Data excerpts

....................

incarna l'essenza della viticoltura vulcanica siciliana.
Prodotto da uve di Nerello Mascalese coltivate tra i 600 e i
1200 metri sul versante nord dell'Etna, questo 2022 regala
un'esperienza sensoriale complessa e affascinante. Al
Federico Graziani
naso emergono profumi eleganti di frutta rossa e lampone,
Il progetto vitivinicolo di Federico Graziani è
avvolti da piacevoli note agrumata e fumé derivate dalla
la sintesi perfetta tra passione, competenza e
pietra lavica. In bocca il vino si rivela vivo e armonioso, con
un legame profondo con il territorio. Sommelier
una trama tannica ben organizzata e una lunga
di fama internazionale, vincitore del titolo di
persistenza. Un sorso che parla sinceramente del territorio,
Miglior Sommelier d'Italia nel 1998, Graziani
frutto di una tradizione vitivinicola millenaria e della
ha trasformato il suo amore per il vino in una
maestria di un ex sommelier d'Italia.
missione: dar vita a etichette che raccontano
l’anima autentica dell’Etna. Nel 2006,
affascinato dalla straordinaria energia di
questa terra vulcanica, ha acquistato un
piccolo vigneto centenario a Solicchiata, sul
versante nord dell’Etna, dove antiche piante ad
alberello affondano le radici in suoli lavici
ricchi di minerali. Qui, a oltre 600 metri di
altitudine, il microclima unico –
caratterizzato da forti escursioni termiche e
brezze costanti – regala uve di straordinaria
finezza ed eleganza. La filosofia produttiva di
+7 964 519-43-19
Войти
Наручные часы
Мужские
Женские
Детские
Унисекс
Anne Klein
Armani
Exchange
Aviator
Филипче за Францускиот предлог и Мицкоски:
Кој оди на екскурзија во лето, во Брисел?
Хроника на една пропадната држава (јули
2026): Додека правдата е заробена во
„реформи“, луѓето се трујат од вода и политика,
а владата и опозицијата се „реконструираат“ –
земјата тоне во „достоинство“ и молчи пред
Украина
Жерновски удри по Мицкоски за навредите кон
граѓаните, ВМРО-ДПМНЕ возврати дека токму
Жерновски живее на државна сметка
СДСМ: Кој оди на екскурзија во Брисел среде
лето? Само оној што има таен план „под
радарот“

....................

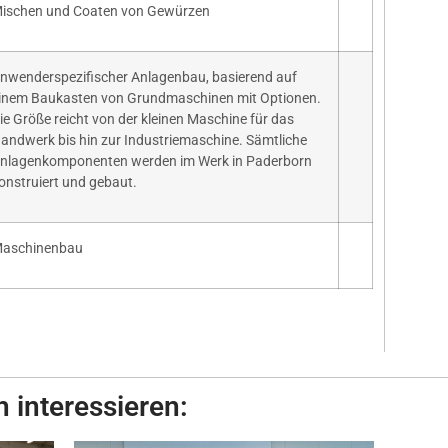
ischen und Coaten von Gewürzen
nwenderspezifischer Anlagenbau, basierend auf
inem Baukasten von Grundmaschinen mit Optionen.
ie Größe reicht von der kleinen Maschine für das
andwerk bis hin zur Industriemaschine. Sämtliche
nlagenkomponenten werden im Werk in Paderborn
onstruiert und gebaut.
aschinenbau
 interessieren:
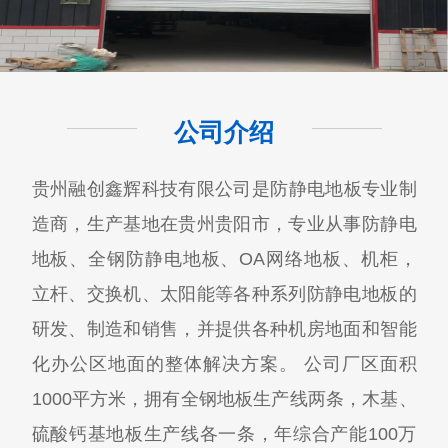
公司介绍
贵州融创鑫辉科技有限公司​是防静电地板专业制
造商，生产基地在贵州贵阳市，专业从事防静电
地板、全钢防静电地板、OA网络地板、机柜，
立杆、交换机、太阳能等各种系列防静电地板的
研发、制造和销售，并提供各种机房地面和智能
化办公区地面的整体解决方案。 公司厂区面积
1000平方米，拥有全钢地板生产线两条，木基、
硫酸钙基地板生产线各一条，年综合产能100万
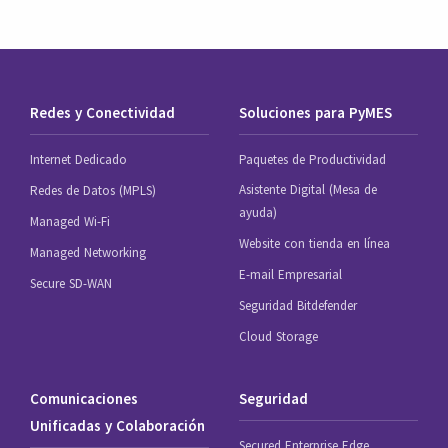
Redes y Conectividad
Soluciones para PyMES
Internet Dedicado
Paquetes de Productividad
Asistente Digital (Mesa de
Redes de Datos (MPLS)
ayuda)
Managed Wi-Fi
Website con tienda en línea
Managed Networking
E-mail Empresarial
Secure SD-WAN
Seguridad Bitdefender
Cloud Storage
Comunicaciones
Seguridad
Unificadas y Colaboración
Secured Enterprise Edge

....................

--- Task directions ---
If a line above includes the string "straordinaria", pick it out.

--- Reply to the exercise ---
affascinato dalla straordinaria energia di
brezze costanti – regala uve di straordinaria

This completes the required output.